Ogólnie rzecz biorąc, rozwój broni palnej, podobnie jak w zasadzie każdy rozwój, można porównać z ewolucją, podczas której, jak wiadomo, przetrwa nie bardziej złożona, ale najbardziej przystosowana, zdolna do szybkiej adaptacji (w niektórych przypadkach nawet najprostszy, a nie bardziej złożony organizm). Ale w przeciwieństwie do żywych organizmów na naszej planecie broń palna pojawiła się w powietrzu i dopiero stosunkowo niedawno trafiła pod wodę. W tym artykule postaramy się bardziej szczegółowo zapoznać z bronią palną do strzelania podwodnego, a mianowicie z pistoletami.

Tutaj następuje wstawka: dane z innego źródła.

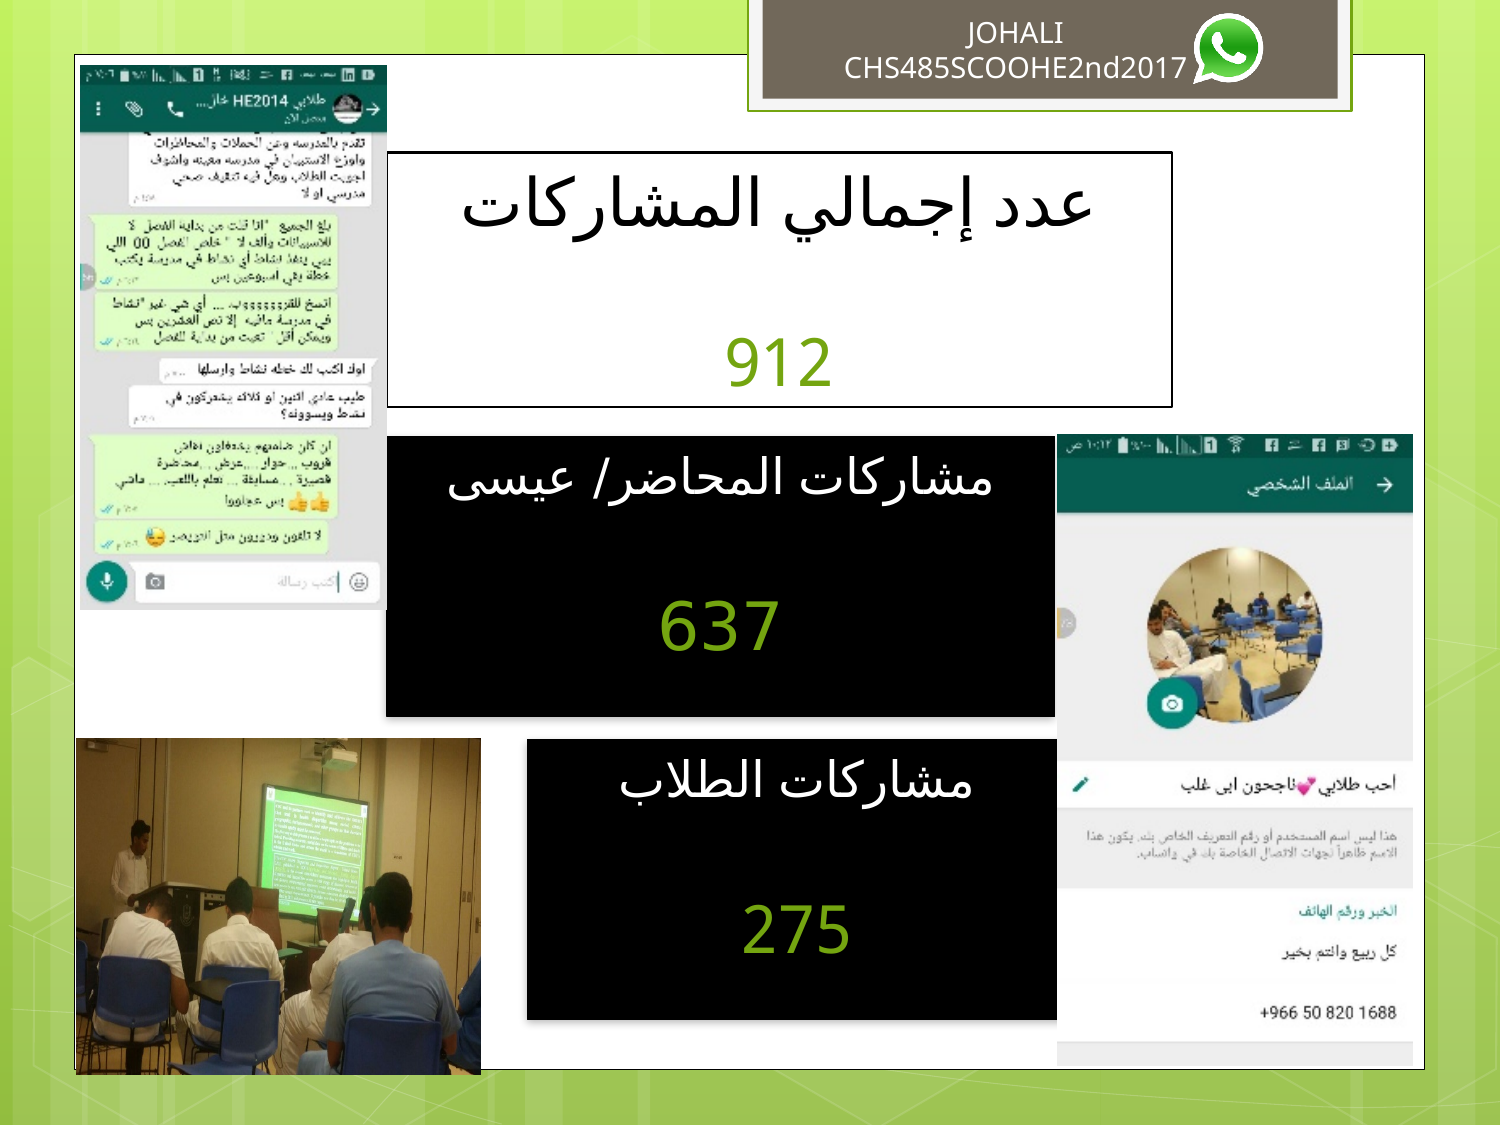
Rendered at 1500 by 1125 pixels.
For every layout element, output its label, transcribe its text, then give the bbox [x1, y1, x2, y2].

Skoro poruszyliśmy taki temat jak rozwój broni palnej, to przed zapoznaniem się z podwodnymi pistoletami należy przypomnieć dwie bardzo ciekawe podklasy pistoletów „naziemnych”: derringer i pepperbox. Konstrukcje tych pistoletów mają swoje wady, w tym masę i koszt produkcji, jeśli chodzi o broń gwintowaną. Należy zauważyć, że masa wzrasta w zależności od tego, ile razy broń jest w stanie wystrzelić bez przeładowania. Oznacza to, że jeśli chcesz częściej strzelać - noś więcej. Z wyjątkiem niektórych wysoce wyspecjalizowanych modeli pistoletów, takie konstrukcje nie były używane przez długi czas i są uważane za przestarzałe. Można było już dawno porzucić taką broń na obrzeżach historii na rzecz karabinów skałkowych, ale oba projekty znalazły swoje miejsce, gdzie najprawdopodobniej pozostaną przez kilkanaście lat i gdzie żaden ze znanych już konstrukcji pistoletów po prostu nie jest w stanie je wymienić, - w wodzie.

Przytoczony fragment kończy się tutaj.